Friday, January 6, 2012

Jesse James Meets Frankenstein's Daughter

I know what you're thinking: With a title like that, how can it miss? Well, it can. It can miss like the proverbial country mile. It can miss like John Starks in Game 7 of the 1994 NBA Finals. There's good crap and there's bad crap. We are mostly devoted to the good crap but, every now and then, I come not to praise but to warn. So let it be with Jesse James Meets Frankenstein's Daughter.


So, we're somewhere in the southwest, where Frankenstein's Daughter has set up in some castle because apparently the lightning is better there. And, as so often happens when the Frankensteins move into the neighborhood, people start disappearing -- or so we are told by "Juanita," a fair young maiden who lives in a pequeno pueblo, or so they tell us, since she seems to be in her late thirties and from somewhere in the Valley.


Cut to a big lunkhead bare-knuckle boxing. He's not Billy the Kid -- the guy in the mustache is Billy the Kid. Hank is the name of his muscular and frequently shirtless companion. Hank boxes, Billy shoots someone. The two somehow wind up enmeshed in a bank robbery but then not in a bank robbery and now some guy wants to turn them in for reward money. The villagers near the castle in Alburquerque or wherever bitch more about lost relatives. Frankenstein's Daughter rants about her grandfather's creation. Yak yak yak yak. Yup, cheesy exploitation movie that suddenly bogs down into a dull talkathon. It's like the Tarantino part of Grindhouse, but worse.


Somehow Lunkhead gets shot and so Jesse James comes to town. Somehow Lunkhead goes to Miss Frankenstein for medical treatment. Both Frankenstein's Daughter and the Hollywood Carhop Senorita are deeply enamored of Jesse James. Usually, when a lady meets a man with a large mustache who always wears a suit and is devoted to his muscular and frequently shirtless companion -- especially when said companion is significantly younger and quite stupid-- she knows better than to be come enamored but, hey, hope springs eternal. And Frankenstein's Daughter does have a classic, Frankensteinian use for a giant, musclebround, brainless guy. She even changes his name from Hank to Igor. In fact, that kind of seems the part of creating a monster she's most adamant about: The name. Well, and the killing. I suppose it's a good thing all the old Frankenstein movies were in black and white -- it spared us knowing that rainbow-striped plastic helmets of the type worn by a metally deficent pre-teen on his birthday we crucial to the "creating new life" process.

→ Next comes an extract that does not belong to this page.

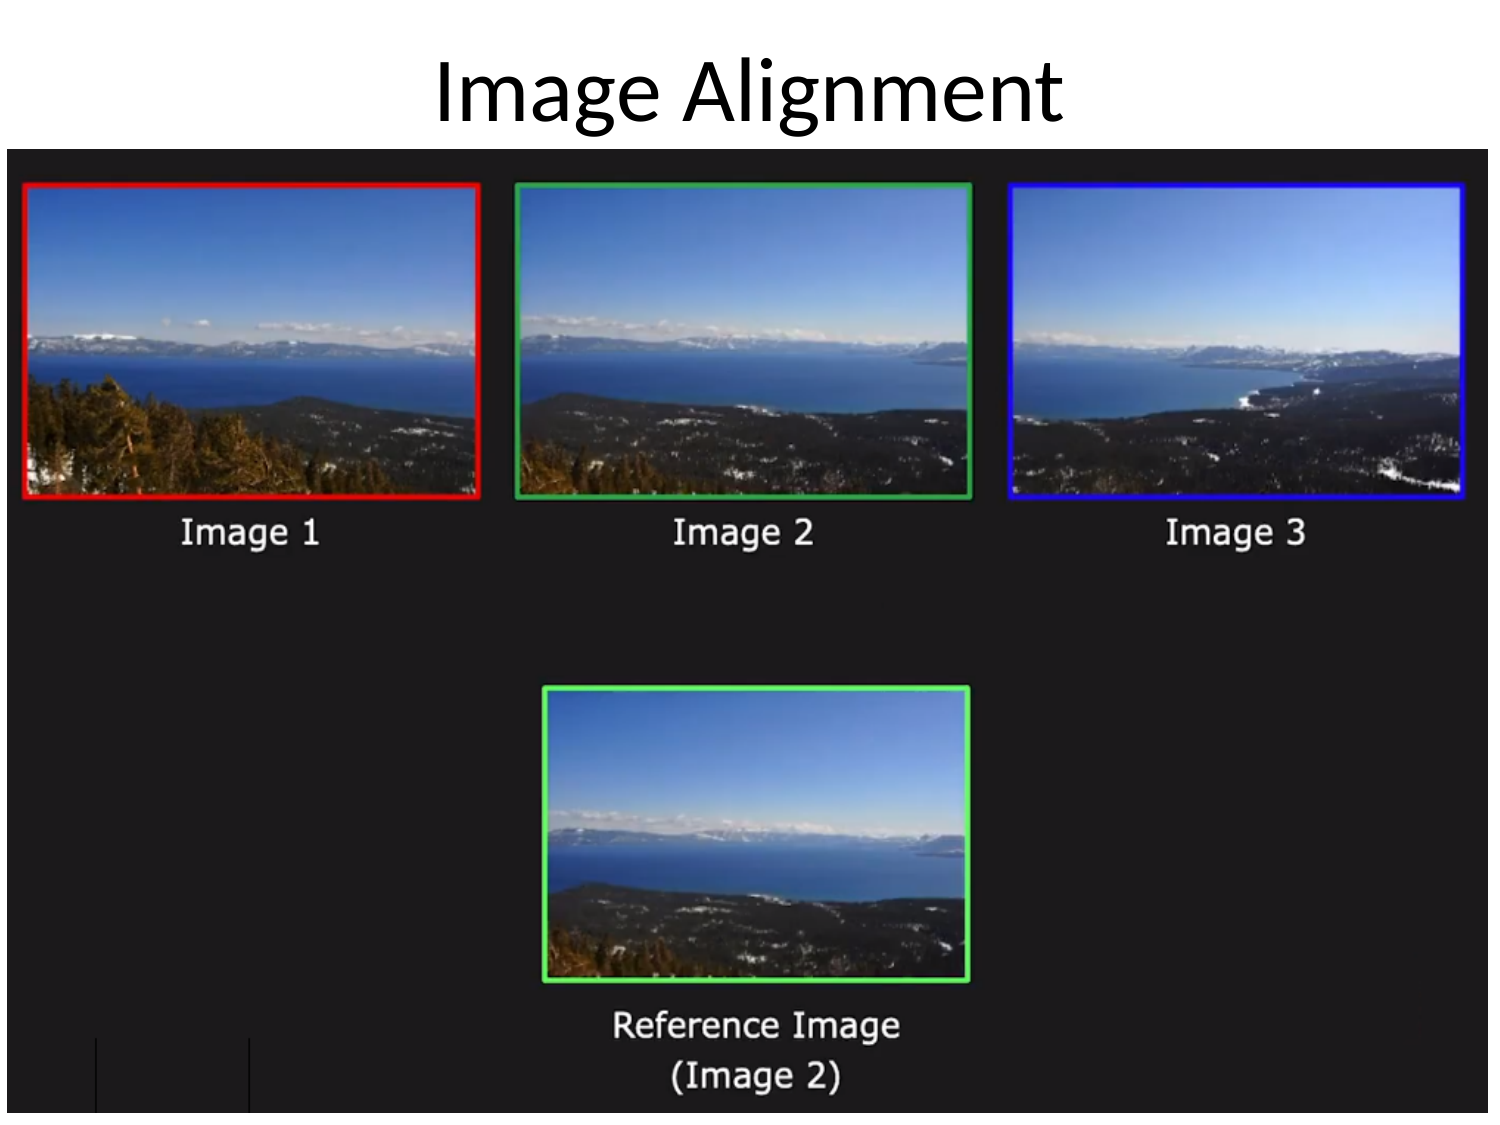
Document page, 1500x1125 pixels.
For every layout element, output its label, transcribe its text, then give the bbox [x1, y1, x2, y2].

title Image Alignment [75, 20, 1425, 148]
picture [7, 149, 1488, 1113]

Listen, I know it sounds appetizing. But, trust me, it's not. It is a very, very bad film. And not in the Run D.M.C. sense of "bad meaning good," but in the sense of bad meaning just plain shitty. Not even a case of Spanish absinthe and a brick of sour diesel chronic could make Jesse James Meets Frankenstein's Daughter bearable. And that's saying a hell of a lot.